8. Title and Title Company
Your contract should specify that the seller will provide clear, marketable title — no liens, encumbrances, or claims that would prevent a clean sale. The title company performs a title search to verify this.
Choose a title company experienced with wholesale and assignment transactions. Not all title companies handle assignments — ask upfront.
The Assignment of Contract
Once you have a buyer, you'll execute a separate Assignment of Contract document that:
- References the original purchase agreement (by date and property address)
- Names the assignor (you) and the assignee (your buyer)
- States the assignment fee
- Specifies payment terms (typically at closing from the buyer's funds)
- Transfers all rights and obligations under the original contract to the buyer
The buyer typically pays a non-refundable deposit at the time of assignment, with the balance due at closing.
When to Use a Double Close Instead
Sometimes an assignment isn't practical. Common reasons to double close:
- Large assignment fee: If your fee is $20,000+ and you want to keep it private, a double close hides your spread.
- Seller refuses assignment: Some sellers or their agents won't agree. With a double close, you actually purchase the property and immediately resell.
- REO/bank-owned properties: Banks typically don't allow assignment.
- Buyer using conventional financing: Some lenders have seasoning requirements.
In a double close, you close with the seller (A-B transaction) and close with the buyer (B-C transaction) on the same day. You briefly take title. Some title companies will fund the A-B closing with the B-C proceeds so you don't need your own capital.
Common Contract Mistakes to Avoid
- Forgetting the assignment clause. Without it, you may not be able to assign. Always include it.
- Setting the inspection period too short. Seven days is usually not enough to market and find a buyer. Use 14-21 days.
- Putting up too much earnest money. Keep your risk proportional. $500-$2,000 is standard.
- Using a boilerplate contract from the internet. Every state has different contract laws.
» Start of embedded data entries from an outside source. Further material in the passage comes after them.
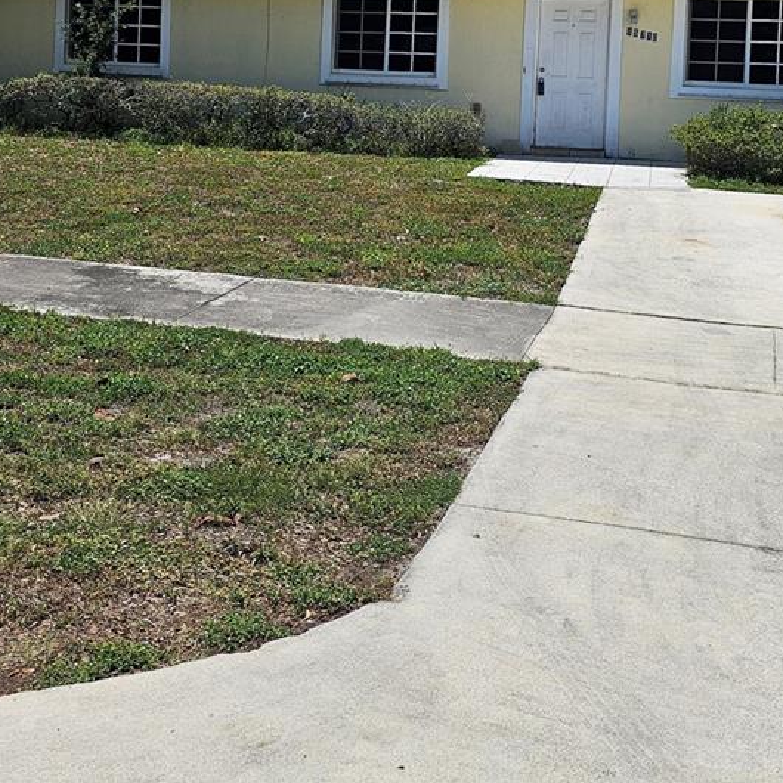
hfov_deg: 36.8
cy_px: 89
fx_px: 1177
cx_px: 358
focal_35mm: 46
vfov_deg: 34.8
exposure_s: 1/1672
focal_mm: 6.3
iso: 12
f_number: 1.7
Use a state-specific form reviewed by a local attorney.
- Skipping the title search. Liens, unpaid taxes, and title defects kill deals. Always close through a title company.
- Not disclosing your role. Many states require you to disclose wholesale intent. Be transparent.
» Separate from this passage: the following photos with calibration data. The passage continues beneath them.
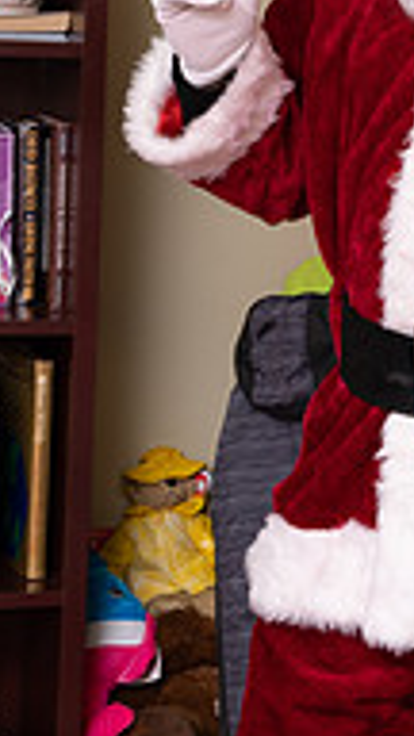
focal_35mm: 140
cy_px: 295
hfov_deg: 8.6
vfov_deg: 15.3
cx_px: 498
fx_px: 2732
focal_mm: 57
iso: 400
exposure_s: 1/80
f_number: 5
- No extension clause. If your buyer needs an extra week, you need the contractual right to extend.
- Failing to include the property legal description. The street address alone may not be sufficient. Include the legal description from the county records.
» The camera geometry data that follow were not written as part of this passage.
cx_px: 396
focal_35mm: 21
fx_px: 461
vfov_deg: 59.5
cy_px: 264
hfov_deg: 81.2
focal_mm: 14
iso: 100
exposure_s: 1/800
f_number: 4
State-Specific Considerations
| State | Standard Contract | Notable Features |
|---|---|---|
| Texas | TREC 1-4 Family Residential | Option Period (non-refundable fee) instead of inspection contingency. Must add assignment addendum. |
| Florida | FAR/BAR Contract | Inspection period is standard. Assignment allowed unless restricted. |
| California | CAR RPA | 17-day default contingency. Assignment requires written consent per default terms. |
| Ohio | OAR Purchase Contract | Inspection contingency standard. Recent legislation may require wholesale disclosure. |
| Illinois | MR Multi-Board | Attorney review period (5 business days). May require license for wholesale activities. |
| Georgia | GAR Purchase Agreement | Due diligence period standard. Assignment generally allowed. |
| North Carolina | NC Offer to Purchase | Due diligence period with non-refundable fee. Similar structure to TX option period. |
Always have a local real estate attorney review your contract before you start using it. The $300-$500 you spend on legal review is the best investment you'll make in your wholesaling business.
Free Contract Resources
While we strongly recommend working with an attorney to customize a contract for your state, here are resources to get started:
- Your state's real estate commission: Most publish standard residential purchase contracts for free.
- Local REIA: Many REIAs provide member access to contract templates used by local investors.
- BiggerPockets file place: Free downloadable contract templates from experienced investors.
- Your title company: Investor-friendly title companies often share assignment of contract templates.